One of the officials at the center of the Bush administration’s U.S. attorneys scandal is helping to author briefs for Kansas Secretary of State Kris Kobach in the lawsuit that could help determine one of the most closely watched Senate races in the country.
Bradley Schlozman, who stepped down from the Justice Department in 2007 amid controversy and is now an attorney practicing in Wichita, Kansas, is one of the signatories of a new brief from Kobach’s office. Kobach is fighting this week in the Kansas Supreme Court to keep Democratic Senate nominee Chad Taylor on the November ballot.

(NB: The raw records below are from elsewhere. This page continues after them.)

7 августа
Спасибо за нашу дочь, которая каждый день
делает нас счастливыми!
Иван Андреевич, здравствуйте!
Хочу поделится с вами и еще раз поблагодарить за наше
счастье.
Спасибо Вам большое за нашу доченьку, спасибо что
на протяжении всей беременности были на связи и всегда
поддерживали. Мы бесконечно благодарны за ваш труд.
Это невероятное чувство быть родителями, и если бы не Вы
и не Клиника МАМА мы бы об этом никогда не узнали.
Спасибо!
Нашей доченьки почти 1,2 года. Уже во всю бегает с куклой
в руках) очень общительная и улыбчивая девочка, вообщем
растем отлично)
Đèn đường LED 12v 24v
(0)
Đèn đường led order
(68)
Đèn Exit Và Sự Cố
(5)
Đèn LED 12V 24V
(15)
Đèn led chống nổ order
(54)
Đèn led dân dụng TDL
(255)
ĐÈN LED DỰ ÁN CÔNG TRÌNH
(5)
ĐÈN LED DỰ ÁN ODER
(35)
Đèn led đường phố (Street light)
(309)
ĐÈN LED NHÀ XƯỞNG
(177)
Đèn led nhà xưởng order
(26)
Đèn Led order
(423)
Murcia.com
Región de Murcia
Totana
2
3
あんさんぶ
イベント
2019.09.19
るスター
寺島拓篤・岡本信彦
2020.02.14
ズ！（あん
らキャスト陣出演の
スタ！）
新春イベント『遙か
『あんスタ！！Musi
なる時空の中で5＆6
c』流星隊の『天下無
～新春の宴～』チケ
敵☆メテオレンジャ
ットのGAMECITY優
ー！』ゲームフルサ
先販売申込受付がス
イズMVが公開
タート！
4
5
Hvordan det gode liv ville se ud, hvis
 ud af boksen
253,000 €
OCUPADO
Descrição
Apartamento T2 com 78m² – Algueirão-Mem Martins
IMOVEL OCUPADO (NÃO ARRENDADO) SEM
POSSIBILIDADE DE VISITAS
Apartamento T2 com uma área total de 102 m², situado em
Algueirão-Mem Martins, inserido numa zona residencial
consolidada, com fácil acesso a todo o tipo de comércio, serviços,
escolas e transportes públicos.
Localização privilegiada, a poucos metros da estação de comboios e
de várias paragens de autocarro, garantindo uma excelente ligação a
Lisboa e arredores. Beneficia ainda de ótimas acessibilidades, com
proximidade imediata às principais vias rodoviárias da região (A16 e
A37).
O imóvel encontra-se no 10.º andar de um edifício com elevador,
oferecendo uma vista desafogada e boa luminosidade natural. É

Taylor attempted to withdraw from the race earlier this month, which cleared the field for independent candidate Greg Orman, who is running strong against incumbent Sen. Pat Roberts (R-KS). Roberts’ seat is now unexpectedly in play and could decide whether Republicans regain control of the Senate in November.
Election law expert Rick Hasen on Monday first noted Scholzman’s participation in the lawsuit as outside counsel for Kobach.
Schlozman was one of several high-level Justice Department officials who left the department after TPM helped uncover politically motivated firings and conduct during President George W. Bush’s administration. He was said to have helped prevent the Civil Rights Division’s voting rights section from opposing voter ID laws and was also accused by former employees of adding negative comments in subordinates’ performance reviews if they didn’t follow the political line, as TPM reported at the time.
He once notoriously said that he was replacing Democratic hires with “good Americans,” TPM reported at the time. From the Civil Rights Division, he was appointed as the U.S. attorney in Kansas City in 2006 after his predecessor had been abruptly fired.
A 2009 Inspector General report concluded that Schlozman violated federal law when he “considered political and ideological affiliations in hiring career attorneys and in other personnel actions affecting career attorneys” while he headed the voting rights section of the Civil Rights Division.